From Paul Hamilton
Washington July 25th. 1809
I had the honor of writing you yesterday, since which, some reflection on the late accounts received from England inducing me to beleive that, under the present aspect of Affairs, you would think it inexpedient to diminish any of our preparations for defence, I have ventured to suspend, untill your sentiments can be known, the Orders which, conformably to the determination made at our last consultation I have issued for the reduction of the Crews of our smaller Vessels of War.

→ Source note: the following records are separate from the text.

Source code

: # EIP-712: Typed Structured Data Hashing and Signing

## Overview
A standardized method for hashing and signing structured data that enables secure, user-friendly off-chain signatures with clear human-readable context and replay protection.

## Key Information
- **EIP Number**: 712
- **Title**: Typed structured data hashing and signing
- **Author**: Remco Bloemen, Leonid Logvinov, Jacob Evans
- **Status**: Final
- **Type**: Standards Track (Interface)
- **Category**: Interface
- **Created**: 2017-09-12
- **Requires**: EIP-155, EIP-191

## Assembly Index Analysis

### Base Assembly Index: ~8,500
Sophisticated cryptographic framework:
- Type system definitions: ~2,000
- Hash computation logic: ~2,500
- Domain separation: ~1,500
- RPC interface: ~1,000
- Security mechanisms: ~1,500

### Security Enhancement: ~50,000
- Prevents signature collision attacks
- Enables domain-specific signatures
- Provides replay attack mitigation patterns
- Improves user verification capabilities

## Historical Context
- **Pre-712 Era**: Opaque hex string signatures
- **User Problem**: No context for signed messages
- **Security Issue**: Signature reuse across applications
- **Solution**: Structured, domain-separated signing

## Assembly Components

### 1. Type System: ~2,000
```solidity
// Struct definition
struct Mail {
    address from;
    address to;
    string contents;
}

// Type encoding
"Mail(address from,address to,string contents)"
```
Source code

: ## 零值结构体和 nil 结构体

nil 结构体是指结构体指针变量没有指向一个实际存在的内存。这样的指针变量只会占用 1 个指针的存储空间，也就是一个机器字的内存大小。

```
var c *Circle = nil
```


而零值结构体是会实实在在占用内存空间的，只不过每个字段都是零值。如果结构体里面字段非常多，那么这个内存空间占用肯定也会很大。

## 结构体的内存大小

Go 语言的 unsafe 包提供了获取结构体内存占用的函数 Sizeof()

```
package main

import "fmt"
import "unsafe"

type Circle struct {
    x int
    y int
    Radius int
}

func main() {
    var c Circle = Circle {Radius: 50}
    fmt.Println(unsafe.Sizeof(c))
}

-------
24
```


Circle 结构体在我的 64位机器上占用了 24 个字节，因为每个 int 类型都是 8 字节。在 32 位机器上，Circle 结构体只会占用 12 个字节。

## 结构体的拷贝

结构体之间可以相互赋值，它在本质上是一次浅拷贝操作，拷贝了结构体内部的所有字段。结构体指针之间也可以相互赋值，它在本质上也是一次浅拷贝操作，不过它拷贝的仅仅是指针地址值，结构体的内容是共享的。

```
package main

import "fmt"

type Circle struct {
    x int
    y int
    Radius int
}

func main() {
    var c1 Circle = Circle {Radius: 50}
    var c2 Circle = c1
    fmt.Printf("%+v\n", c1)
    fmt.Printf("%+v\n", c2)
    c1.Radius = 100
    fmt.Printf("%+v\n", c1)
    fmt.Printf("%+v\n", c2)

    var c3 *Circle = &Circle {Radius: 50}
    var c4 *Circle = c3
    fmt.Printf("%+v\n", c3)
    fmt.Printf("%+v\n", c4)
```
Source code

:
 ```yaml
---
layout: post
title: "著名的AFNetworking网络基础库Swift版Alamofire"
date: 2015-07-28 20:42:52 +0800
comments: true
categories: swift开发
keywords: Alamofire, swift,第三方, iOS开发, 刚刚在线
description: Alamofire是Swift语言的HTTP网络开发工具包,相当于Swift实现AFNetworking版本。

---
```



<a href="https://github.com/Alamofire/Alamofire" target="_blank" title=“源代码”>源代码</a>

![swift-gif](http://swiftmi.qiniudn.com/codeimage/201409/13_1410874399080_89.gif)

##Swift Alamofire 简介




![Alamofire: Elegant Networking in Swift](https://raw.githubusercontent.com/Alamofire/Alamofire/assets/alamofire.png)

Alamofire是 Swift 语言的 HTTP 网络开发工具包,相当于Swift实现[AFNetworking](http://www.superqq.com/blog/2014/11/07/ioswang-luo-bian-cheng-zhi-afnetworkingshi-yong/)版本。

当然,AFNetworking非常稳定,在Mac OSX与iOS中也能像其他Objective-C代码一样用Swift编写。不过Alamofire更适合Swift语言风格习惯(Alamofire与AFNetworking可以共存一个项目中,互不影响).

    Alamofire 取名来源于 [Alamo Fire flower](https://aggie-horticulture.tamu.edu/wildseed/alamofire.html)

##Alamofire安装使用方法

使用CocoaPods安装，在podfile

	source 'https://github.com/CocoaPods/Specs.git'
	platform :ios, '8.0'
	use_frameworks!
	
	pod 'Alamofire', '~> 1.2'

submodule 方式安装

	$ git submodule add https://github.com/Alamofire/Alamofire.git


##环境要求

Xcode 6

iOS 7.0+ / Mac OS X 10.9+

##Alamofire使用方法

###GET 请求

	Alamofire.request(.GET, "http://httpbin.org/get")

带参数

I would not, Sir, have presumed thus to go contrary to the above determination, without submitting the matter to you, if it were not certain that the time which must necessarily elapse in such a reference, would admit of such an operation of my Orders as to effect extensively the reduction contemplated, before your pleasure could be known. If the proceeding should not have your concurrence I trust that the motives from which it has arisen will at least excuse me, and the more readily, as the expence which may be occasioned untill I hear from you will form no material consideration. I will just add, that I have not adopted this measure without availing myself of the opinion of the Secretary of State,1 which I find to be favorable to it; and that with sentiments of sincere respect and attachment I am yrs.
RC (DLC); letterbook copy (DNA: RG 45, Letters to the President). RC docketed by JM.
1. Robert Smith was familiar with naval matters, having served as secretary of the navy in Jefferson’s cabinet, 1801–9.